Por lo tanto, Lucía utiliza la pequeña espada colorida como herramienta para desmenuzar cada uno de los tonos encima del soporte en blanco. La velocidad de su brazo puede ser tajante y vigorosa cuando tiende al expresionismo, o bien pasiva y meditativa cuando se asemeja al puntillismo. De cualquier forma, el volumen y la densidad de lo pintado es siempre sobresaliente y matérico en sus piezas, al igual que las abstracciones. Estas expresan los movimientos tanto caóticos y desordenados como rítmicos y armónicos. Cabe destacar que el predominio del blanco permite que se arrastren, combinen y agreguen otros colores en la obra. Lo mismo con el vaivén del trazado en el que salen a relucir dejos de emociones, sentimientos y pensamientos. Sin duda, su arte es sumamente personal, confidencial y apasionado.
Paisajes, lluvias, mares y campos inexactos, imperfectos, asimétricos e iluminados abundan en sus creaciones. Esos rasgos e improntas que parecen errados, errantes, equívocos o no lineales, en realidad, otorgan a la composición una belleza impactante al observarlos en conjunto. Nuevamente, la soltura de la espátula, la libertad con la que se desplaza, brinda un hermoso carácter desaliñado a las obras. Llama la atención que esos efectos alocados y arrebatados poco a poco, en el transcurrir de las telas, se van haciendo prolijos y cuidadosos simulando mosaicos vivos que timbran y alumbran la pupila del espectador. Tal es el caso de sus incontables capas y repasos de óleo en donde más que pintura unta materia que se siente, se palpa y se respira.

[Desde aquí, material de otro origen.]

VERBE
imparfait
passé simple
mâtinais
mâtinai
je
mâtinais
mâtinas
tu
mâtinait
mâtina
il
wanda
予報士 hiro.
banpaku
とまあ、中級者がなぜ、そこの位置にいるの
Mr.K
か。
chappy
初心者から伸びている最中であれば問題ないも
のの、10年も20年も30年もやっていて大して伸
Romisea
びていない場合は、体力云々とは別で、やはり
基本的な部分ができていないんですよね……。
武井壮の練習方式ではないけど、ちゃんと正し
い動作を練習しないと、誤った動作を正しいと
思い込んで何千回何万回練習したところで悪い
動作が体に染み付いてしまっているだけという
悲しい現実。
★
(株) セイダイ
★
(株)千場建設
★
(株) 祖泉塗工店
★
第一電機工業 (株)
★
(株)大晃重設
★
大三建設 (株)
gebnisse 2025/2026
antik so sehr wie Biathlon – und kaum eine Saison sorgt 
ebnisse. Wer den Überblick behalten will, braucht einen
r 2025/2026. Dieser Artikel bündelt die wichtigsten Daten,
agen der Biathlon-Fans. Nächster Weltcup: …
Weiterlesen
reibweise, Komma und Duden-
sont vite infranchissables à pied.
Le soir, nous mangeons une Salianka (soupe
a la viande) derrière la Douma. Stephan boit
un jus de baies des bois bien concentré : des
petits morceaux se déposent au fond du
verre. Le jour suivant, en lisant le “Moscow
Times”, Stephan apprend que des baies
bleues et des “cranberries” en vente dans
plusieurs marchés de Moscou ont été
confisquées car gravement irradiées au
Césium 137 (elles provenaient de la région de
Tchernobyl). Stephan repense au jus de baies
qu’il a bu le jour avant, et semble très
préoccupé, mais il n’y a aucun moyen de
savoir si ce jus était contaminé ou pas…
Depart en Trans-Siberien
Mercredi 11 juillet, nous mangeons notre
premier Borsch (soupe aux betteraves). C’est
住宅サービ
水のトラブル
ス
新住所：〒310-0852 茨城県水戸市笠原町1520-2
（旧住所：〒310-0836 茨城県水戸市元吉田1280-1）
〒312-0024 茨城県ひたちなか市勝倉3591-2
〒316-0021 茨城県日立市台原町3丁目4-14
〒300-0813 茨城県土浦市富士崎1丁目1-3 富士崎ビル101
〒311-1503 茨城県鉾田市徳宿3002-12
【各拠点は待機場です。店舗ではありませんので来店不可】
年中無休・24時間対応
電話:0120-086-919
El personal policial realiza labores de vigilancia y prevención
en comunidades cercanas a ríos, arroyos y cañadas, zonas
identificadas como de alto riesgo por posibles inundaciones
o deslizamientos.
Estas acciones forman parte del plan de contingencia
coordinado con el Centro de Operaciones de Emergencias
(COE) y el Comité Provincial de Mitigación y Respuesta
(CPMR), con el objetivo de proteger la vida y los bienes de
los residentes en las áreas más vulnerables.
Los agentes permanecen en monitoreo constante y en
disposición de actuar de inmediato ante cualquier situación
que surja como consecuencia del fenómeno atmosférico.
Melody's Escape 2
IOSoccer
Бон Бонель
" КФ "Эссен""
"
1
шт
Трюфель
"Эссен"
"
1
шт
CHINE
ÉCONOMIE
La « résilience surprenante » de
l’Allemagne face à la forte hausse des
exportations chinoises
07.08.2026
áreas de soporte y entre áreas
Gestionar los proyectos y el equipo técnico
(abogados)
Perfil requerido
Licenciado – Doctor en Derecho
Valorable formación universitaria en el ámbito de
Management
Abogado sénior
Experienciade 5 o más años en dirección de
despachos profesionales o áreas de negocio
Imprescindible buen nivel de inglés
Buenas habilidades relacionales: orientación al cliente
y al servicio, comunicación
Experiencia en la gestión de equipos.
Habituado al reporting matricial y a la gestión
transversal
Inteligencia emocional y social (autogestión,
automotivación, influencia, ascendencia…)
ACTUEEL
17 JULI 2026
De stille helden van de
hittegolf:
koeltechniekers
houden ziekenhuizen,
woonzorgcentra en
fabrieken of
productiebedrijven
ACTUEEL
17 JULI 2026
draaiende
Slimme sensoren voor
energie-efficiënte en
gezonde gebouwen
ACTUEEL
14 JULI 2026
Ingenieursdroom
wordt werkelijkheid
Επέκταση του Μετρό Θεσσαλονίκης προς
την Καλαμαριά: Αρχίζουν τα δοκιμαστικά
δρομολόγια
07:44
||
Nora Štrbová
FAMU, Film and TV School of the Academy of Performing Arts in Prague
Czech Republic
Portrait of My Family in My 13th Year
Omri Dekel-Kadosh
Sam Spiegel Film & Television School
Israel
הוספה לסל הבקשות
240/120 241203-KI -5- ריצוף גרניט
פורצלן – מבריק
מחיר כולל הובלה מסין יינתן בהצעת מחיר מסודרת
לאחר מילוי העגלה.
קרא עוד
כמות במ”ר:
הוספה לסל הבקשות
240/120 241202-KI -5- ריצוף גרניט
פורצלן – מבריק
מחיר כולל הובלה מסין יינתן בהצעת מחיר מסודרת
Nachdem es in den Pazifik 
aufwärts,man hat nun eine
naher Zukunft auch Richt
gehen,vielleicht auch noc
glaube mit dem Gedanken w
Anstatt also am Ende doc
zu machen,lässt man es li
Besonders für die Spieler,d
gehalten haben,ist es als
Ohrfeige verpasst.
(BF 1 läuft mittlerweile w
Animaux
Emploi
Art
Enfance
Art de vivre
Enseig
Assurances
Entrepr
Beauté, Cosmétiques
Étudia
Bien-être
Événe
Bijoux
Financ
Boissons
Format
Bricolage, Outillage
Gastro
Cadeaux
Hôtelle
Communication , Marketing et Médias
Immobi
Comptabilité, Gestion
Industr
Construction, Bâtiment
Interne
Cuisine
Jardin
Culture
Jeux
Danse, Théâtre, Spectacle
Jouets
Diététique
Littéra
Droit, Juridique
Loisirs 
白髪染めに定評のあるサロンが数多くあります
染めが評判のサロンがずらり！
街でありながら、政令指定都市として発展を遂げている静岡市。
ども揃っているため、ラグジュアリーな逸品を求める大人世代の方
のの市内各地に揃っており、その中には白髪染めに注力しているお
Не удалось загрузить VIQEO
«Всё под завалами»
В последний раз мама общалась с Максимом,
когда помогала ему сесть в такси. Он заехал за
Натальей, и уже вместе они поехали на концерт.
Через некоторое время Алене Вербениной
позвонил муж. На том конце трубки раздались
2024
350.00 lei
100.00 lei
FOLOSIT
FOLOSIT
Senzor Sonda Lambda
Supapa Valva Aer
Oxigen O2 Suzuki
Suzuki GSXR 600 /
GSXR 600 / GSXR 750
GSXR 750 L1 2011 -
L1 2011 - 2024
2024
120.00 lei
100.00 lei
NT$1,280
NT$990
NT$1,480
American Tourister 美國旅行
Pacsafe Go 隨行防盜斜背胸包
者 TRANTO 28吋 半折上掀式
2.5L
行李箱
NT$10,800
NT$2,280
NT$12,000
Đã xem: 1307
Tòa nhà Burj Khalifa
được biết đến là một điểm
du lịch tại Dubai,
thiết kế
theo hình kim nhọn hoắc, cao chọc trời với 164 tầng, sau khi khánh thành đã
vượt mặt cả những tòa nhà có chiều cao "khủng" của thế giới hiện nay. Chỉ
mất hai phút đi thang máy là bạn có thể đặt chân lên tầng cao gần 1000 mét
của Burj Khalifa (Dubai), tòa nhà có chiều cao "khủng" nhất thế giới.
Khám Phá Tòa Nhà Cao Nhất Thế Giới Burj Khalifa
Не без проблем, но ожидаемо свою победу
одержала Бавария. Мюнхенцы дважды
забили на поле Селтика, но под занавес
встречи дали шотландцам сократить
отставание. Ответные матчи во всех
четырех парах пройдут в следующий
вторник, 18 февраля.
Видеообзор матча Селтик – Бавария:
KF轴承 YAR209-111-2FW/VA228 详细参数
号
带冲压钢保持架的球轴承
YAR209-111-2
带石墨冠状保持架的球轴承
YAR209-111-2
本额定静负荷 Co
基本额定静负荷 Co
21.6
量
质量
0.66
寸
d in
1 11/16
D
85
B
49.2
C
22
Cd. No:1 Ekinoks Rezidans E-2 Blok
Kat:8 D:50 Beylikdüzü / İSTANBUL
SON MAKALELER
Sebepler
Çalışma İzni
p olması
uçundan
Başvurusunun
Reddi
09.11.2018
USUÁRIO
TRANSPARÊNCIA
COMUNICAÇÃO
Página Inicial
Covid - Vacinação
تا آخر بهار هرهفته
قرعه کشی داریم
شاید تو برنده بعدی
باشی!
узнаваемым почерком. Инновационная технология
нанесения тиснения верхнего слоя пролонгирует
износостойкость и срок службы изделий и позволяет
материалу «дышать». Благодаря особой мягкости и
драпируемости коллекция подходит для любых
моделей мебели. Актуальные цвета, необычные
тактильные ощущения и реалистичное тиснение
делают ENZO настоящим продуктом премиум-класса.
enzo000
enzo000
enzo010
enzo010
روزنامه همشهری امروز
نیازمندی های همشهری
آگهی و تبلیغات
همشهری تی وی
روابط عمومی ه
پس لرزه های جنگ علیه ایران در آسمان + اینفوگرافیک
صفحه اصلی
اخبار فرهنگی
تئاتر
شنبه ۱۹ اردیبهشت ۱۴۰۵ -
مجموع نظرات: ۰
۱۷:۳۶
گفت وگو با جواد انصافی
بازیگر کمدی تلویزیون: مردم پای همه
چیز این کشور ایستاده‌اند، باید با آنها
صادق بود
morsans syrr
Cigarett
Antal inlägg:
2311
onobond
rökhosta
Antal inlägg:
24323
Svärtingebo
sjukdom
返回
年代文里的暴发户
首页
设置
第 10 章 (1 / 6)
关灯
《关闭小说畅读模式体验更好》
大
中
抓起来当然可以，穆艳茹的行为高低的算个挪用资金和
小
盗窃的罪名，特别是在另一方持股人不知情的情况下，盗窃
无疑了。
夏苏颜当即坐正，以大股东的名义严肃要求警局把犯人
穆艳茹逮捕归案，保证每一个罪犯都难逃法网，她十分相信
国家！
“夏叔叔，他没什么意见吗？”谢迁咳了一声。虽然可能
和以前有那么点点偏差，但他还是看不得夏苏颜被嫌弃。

Definitivamente, la aguda superficie de metal se desenfrena y agita en medio de estilos impresionistas y expresionistas. Asimismo, la magnífica saturación colorística es la pauta que impulsa sus grandiosas creaciones tonales. Sin más, el sello propio, el manchado y las gamas de la artista, que van y vienen entre lo geométrico y lo orgánico, cautivan e impresionan a primera vista.